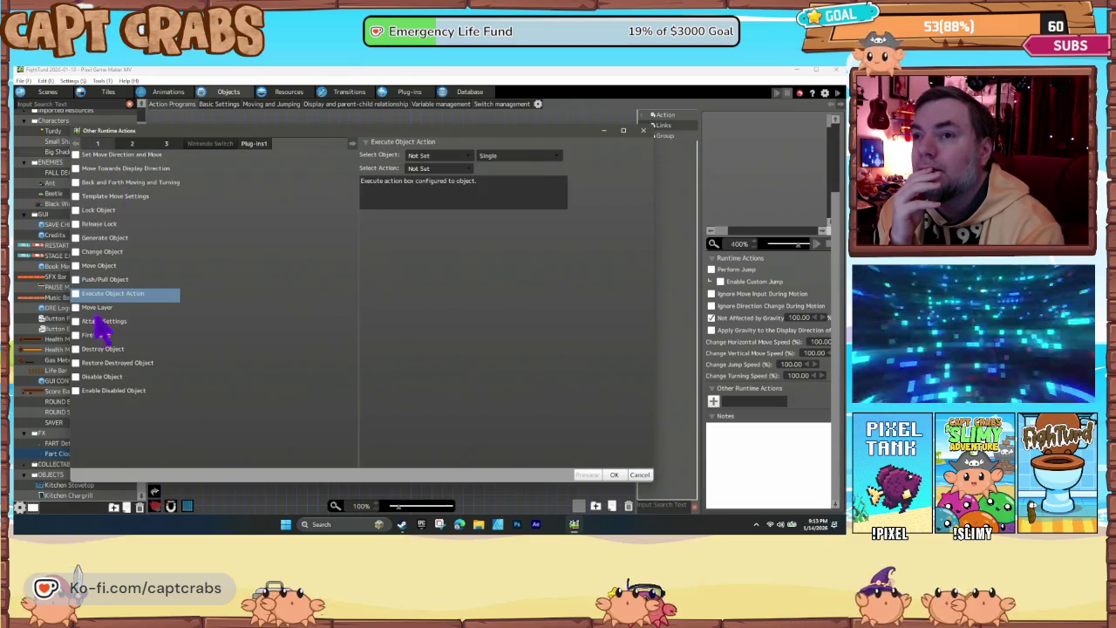
click(98, 321)
click(445, 250)
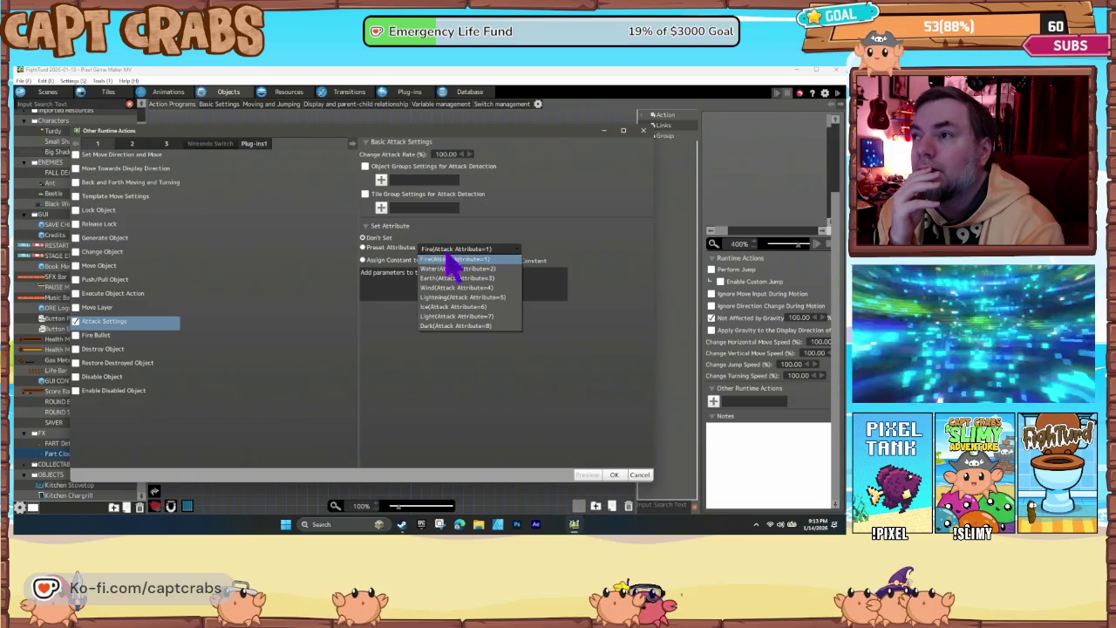
click(469, 325)
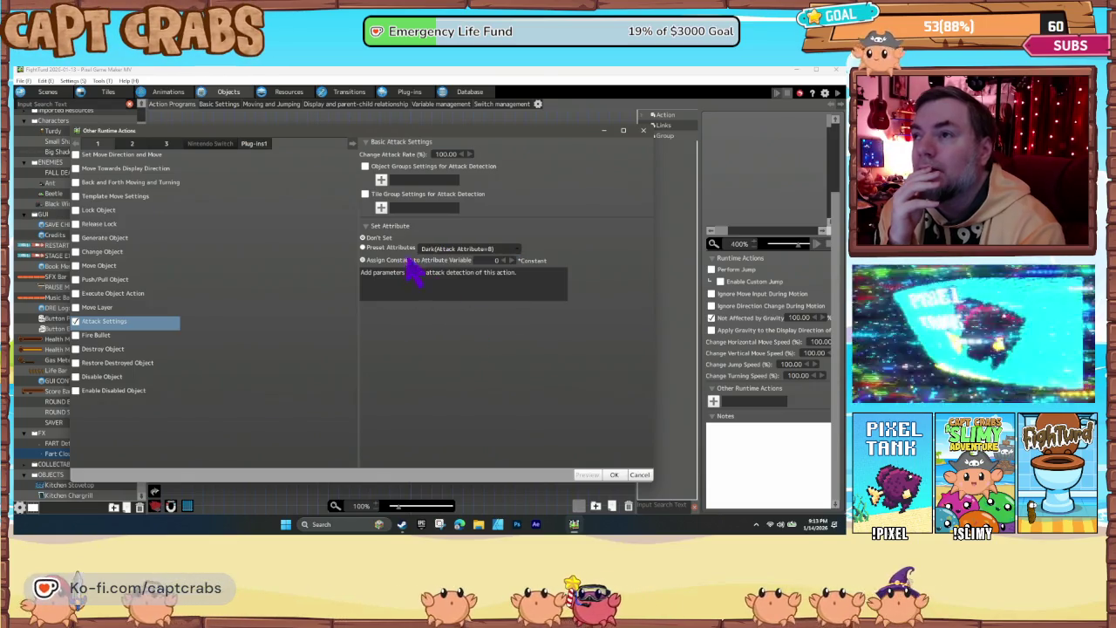
click(497, 259)
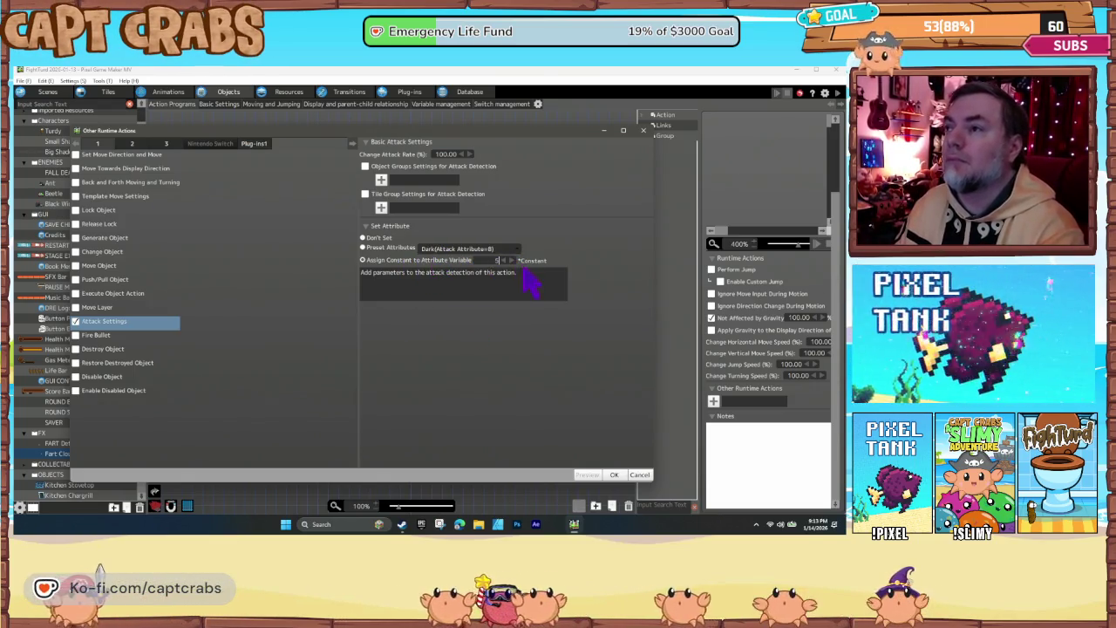
text(0)
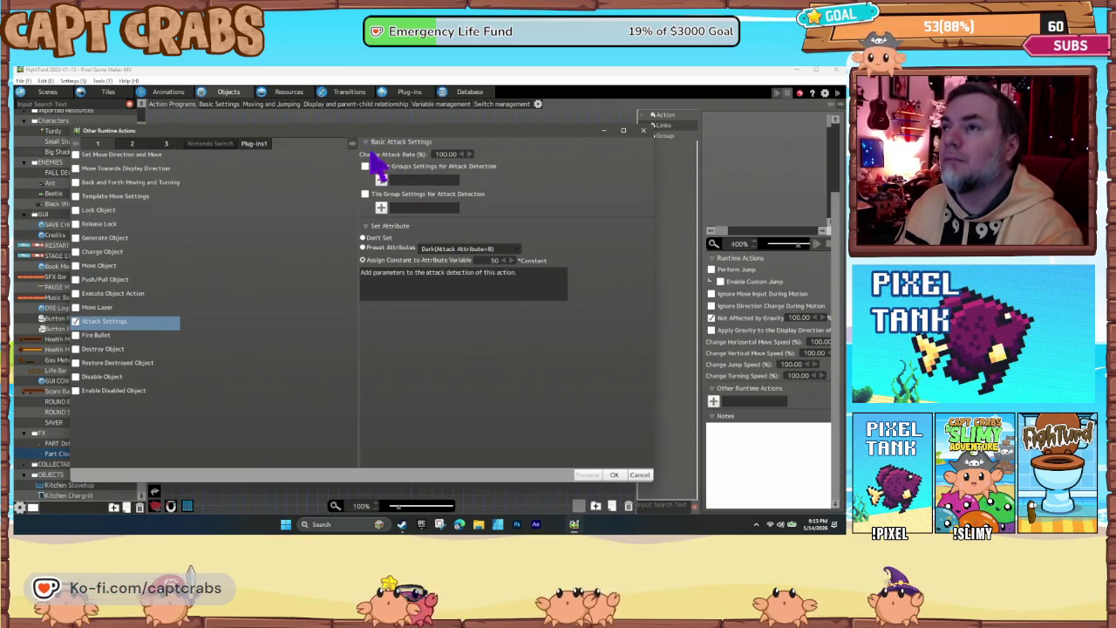
click(364, 166)
click(381, 179)
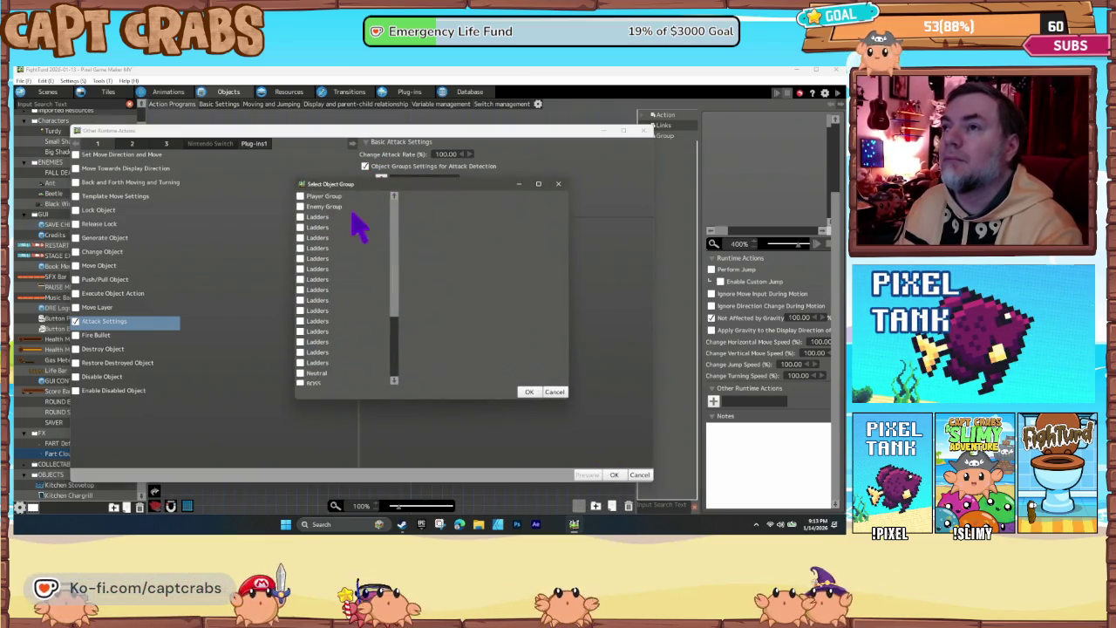
click(526, 391)
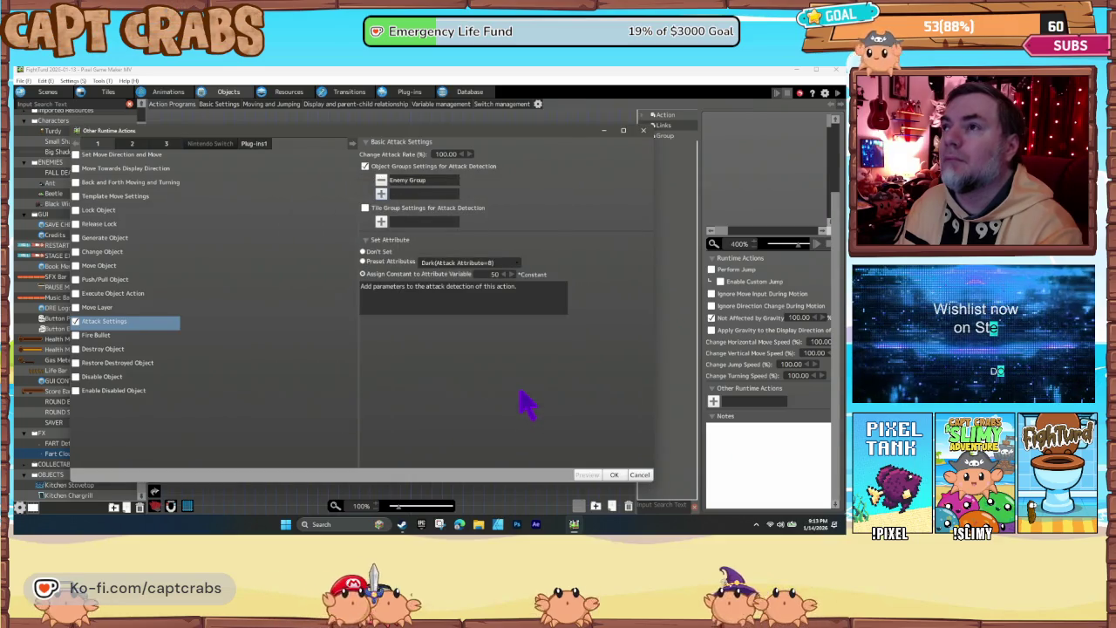
click(611, 476)
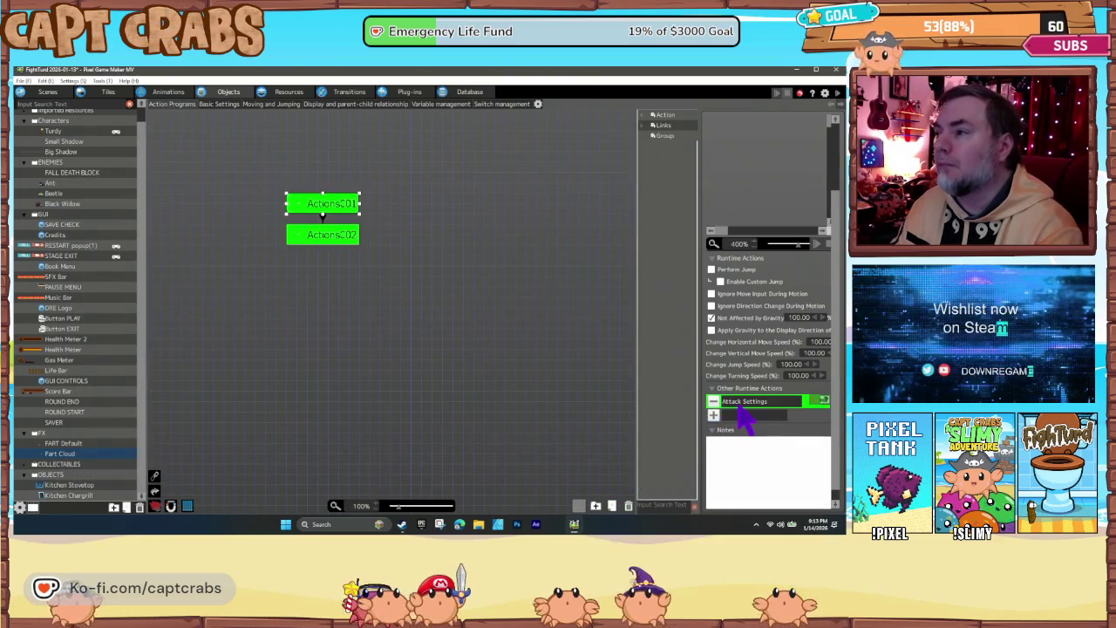
Paste the same Attack Settings action into Actions002
click(352, 239)
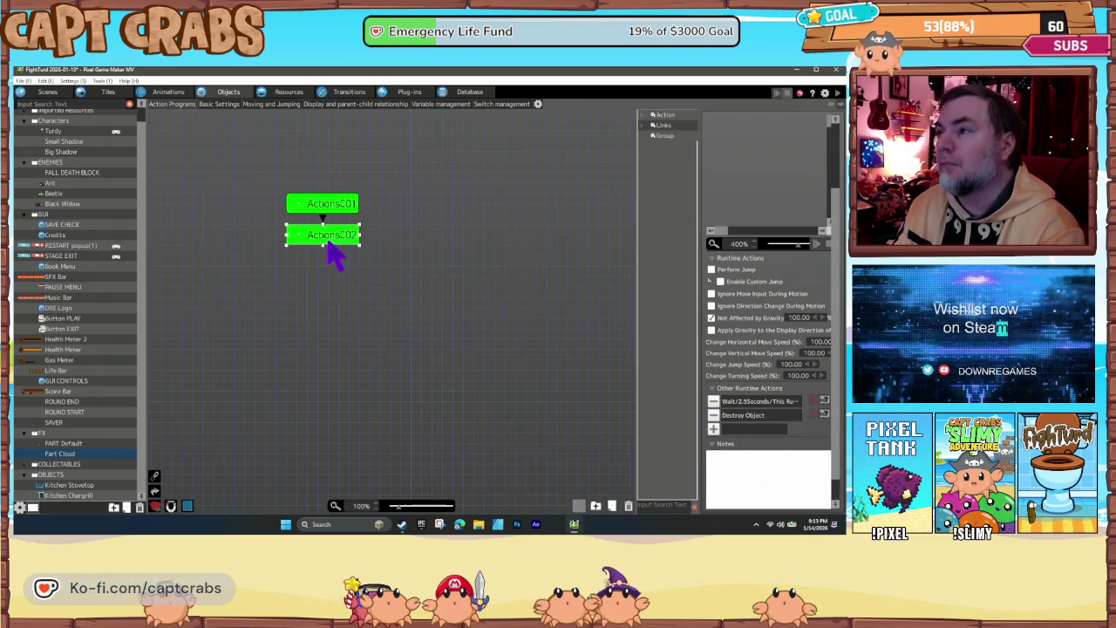
key(ctrl+v)
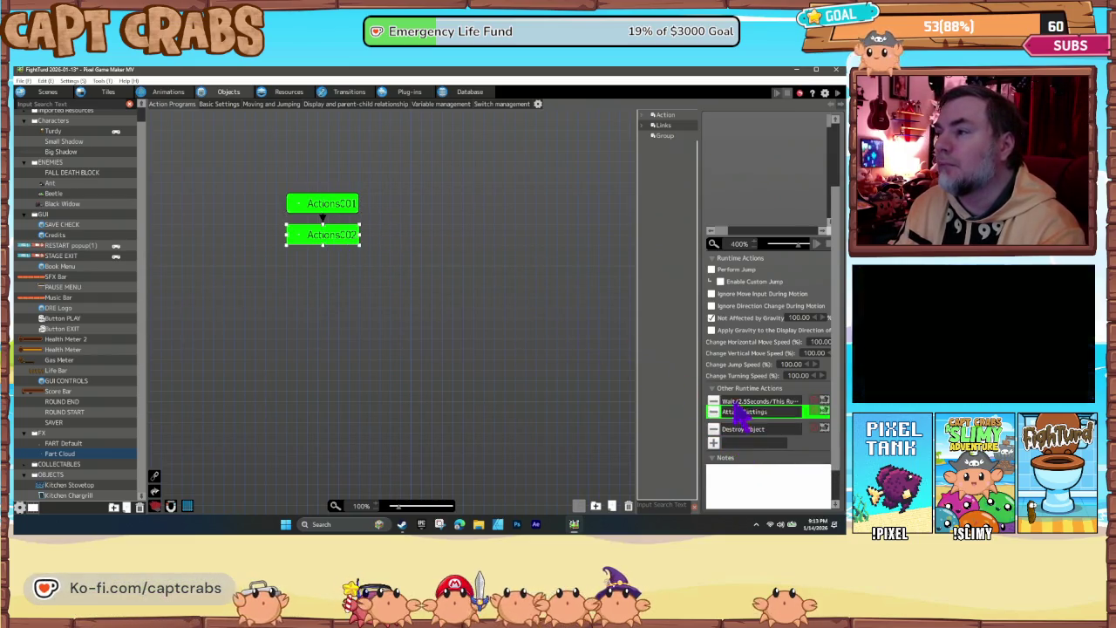
click(219, 105)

[TASK TO COMPLETE]: Return all of the data exactly as written, and drop the pictures.

[EXERCISE OUTPUT]:
click(98, 321)
click(445, 250)
click(469, 325)
click(497, 259)
text(0)
click(364, 166)
click(381, 179)
click(526, 391)
click(611, 476)
Paste the same Attack Settings action into Actions002
click(352, 239)
key(ctrl+v)
click(219, 105)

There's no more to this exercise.